On the fourth floor of the MoMa, the white walled room is empty. Most people are elsewhere, sucked into Van Gogh’s “Starry Night”, or called to attend Munch’s “The Scream.” Before fame’s gravity can dissipate, its victims must hold aloft cameras, jostling for a memory of having photographed a work of art.
But those few that mingle here, only hesitantly step onto the 10′ by 26′ steel plate lying on the floor. Who has walked on a Richard Serra? It’s an opportunity the threat of the sibling plate secured to the ceiling can’t dissipate.
Only in NYC, can I walk through the center of a giant letter X and have so much fun.
A 40 minute train ride away, Fort Tryon Park perches atop uptown Manhattan. Beginning a leisurely walk towards the medieval art housed at the Cloisters, the bright sky, ultimate frisbee game, and the smell of trees make the New York of the last month seem a distant dream.
Back in the late 1920s, Rockefeller financed this park for the MET. At the height of simple extravagance, he donated 700 acres of waterfront to the city of New Jersey, so that no development would spoil the park’s view.
Though the cityscape is missing, this place is just as embedded in NYC history, founded on old money. But strangely, I feel more welcomed, more at home.
A nocturnal arc, The Lincoln Center spills inviting light from 6 stories of floor to ceiling windows. Well dressed figures congregate in dark backlit crowds at its doors waiting to be carried away for an evening, saved from the wrathful deluge of a night without music.
The walls of the Alice Tully Hall are warm space ship walls that have been constructed to sculpt the space as much as the sound. One of the doors of the strange craft opens and a man in a Vivienne Westwood suit walks on stage.
Jean-Yves Thibaudet’s virtuosic performance of Debussy is an other-worldly wave of soft and percussive impressionism and just another night in New York.
Last night walking south on 5th Ave, I passed the NY public library and crossed into a three block radius where the street lights slept below the dark canyon walls of deserted buildings.
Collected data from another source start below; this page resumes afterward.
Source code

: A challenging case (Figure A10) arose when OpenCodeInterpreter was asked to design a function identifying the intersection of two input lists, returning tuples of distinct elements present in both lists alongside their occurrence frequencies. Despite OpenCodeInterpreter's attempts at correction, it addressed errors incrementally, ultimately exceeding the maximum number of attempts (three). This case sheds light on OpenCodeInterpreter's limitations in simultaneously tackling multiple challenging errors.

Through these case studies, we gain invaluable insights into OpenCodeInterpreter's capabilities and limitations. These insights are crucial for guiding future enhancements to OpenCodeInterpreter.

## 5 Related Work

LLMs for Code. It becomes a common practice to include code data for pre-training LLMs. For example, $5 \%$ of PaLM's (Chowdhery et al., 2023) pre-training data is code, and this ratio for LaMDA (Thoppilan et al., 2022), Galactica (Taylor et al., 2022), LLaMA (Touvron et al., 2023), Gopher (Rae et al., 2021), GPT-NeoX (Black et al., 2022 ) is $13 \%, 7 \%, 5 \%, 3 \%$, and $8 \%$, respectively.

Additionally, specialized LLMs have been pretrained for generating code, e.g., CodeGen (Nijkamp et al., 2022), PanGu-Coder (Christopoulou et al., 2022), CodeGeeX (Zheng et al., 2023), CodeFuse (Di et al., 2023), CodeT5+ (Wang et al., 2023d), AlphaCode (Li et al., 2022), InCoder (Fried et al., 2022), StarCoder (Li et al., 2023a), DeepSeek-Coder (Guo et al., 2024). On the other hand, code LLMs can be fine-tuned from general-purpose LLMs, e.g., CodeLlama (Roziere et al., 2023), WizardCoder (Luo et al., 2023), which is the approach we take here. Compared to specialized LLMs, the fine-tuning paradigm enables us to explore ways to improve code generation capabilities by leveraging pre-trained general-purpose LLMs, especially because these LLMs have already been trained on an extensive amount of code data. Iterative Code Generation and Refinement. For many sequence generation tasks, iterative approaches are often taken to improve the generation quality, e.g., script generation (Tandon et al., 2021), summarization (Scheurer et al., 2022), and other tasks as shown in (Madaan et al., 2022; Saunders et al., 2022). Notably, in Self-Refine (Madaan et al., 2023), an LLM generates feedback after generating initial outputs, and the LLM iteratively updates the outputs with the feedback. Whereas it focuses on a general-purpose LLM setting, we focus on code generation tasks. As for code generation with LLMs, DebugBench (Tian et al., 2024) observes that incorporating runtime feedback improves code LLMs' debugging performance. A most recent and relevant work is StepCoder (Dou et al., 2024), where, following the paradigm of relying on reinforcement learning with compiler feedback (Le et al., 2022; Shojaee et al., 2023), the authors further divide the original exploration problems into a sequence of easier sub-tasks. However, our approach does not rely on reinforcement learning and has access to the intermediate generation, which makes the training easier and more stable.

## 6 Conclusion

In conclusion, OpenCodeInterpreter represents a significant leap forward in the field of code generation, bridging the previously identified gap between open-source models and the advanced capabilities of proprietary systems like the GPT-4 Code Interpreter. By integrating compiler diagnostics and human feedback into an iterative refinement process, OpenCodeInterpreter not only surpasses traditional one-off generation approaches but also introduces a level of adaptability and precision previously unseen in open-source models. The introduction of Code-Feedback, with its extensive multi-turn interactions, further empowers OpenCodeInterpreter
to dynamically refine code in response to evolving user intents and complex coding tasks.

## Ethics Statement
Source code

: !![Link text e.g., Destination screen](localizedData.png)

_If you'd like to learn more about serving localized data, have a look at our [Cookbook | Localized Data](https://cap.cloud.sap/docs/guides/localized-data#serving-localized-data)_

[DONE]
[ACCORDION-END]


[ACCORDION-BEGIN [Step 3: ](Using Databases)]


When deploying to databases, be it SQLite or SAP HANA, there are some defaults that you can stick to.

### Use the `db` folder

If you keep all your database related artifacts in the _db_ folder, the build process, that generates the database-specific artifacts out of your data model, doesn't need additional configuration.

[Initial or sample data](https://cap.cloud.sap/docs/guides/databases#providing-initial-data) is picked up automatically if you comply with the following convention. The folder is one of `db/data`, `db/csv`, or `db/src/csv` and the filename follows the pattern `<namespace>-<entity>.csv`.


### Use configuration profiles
It was a different world where people lit their paths with flash lights and police stopped the car headlights so you could cross the dark street.
And then as quickly as the world arrived, it departed, taking with it its hint of trepidation and leaving you back on the brightly lit strip.
South of 14th is the same other worldly pitch with the night time appearance of a ghost town.
New York post Sandy is momentous to behold.